Oysters are slow growing in the cold, stormy Strait waters and are five to eight years old when harvested.

Recruitment can be sporadic but has been strong for the past several years.

Barnes, a co-operative of eight companies that includes major players Skeggs, Sanford, United and Independent, handles about two thirds of the catch. Ngai Tahu has the next biggest holding.

The Foodstuffs supermarket chain has a small quota holding of around 30,000 dozen, currently selling for $32 a dozen in Auckland.

The oyster fleet peaked at 23 boats in the 1970s but is now down to 12.

The catch is handled by 20 openers at Barnes, the oldest in his late 70s.

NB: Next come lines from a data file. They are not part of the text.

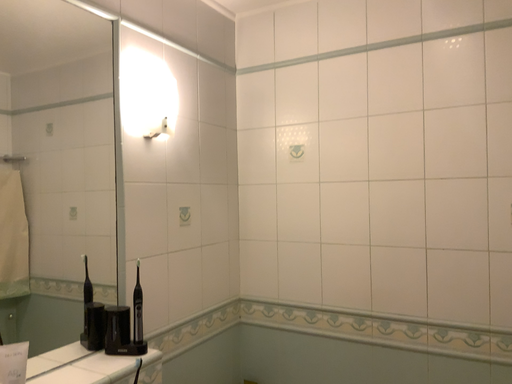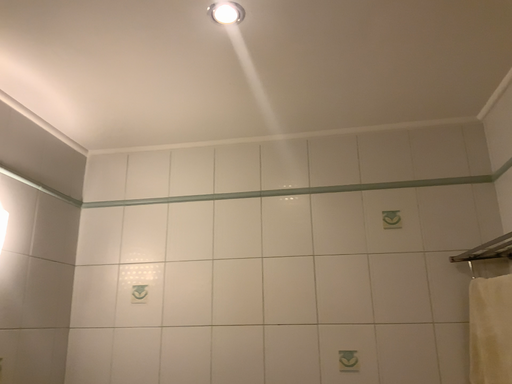
Question: Which way did the camera rotate in the video?

Choices:
 (A) rotated right
 (B) rotated left

Answer: (A)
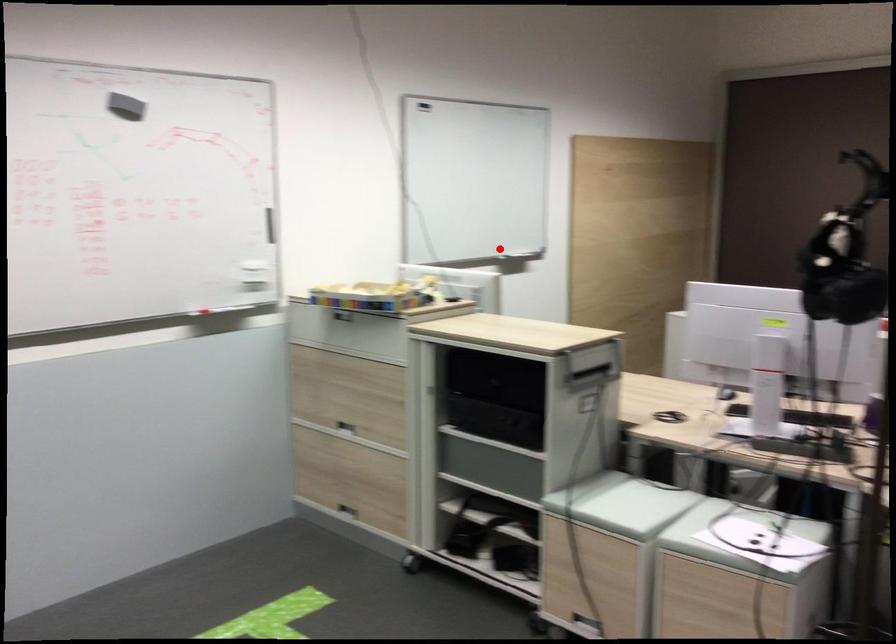
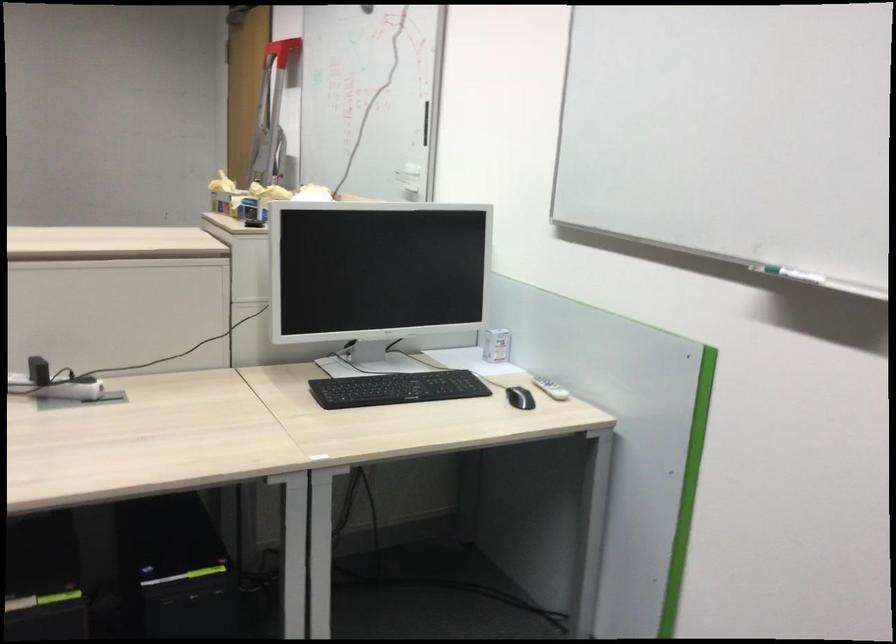
The point at the highlighted location is marked in the first image. Where is the corresponding point in the second image?

(794, 275)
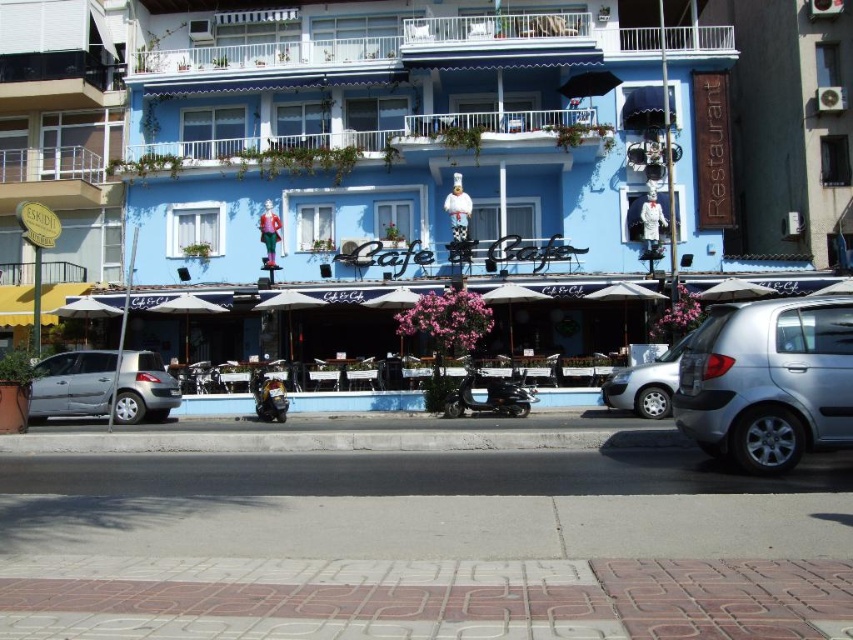
You are a delivery person who needs to park your silver metallic car at center as close as possible to the blue matte building at center. Given that the parking space available is 5 meters long, can you park your car close enough to the building?

The blue matte building at center and silver metallic car at center are 10.47 meters apart from each other. Since the parking space is only 5 meters long, the car cannot be parked close enough to the building as the distance is more than double the parking space length.

You are standing in the street and see the blue matte building at center and the shiny black motorcycle at center. Which object is positioned to the left?

The shiny black motorcycle at center is positioned to the left of the blue matte building at center.

You are standing at the point marked by the coordinate point (416, 163) in the image. What can you see directly in front of you?

The blue matte building at center is directly in front of you at the point marked by the coordinate point (416, 163).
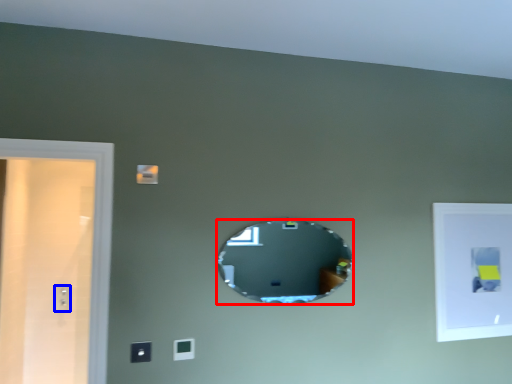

“They are good old soldiers, they turn up every day,” Wright said.

Top operators can open 50 dozen an hour.

The fishery has no exposure to China, the bulk of the catch is consumed domestically, with a small amount sent to Australia.

Meanwhile lobster fishers reliant on the Chinese market – closed due to the coronavirus – have been given limited relief in being allowed to carry forward to next year 10 percent of uncaught quotas.

There is no indication when the lucrative Chinese market might reopen, and the disruption could take months to resolve.

Around 110 operators stand to lose over 290 tonnes of unused entitlements worth $34 million in exports at season’s end on Mar 31.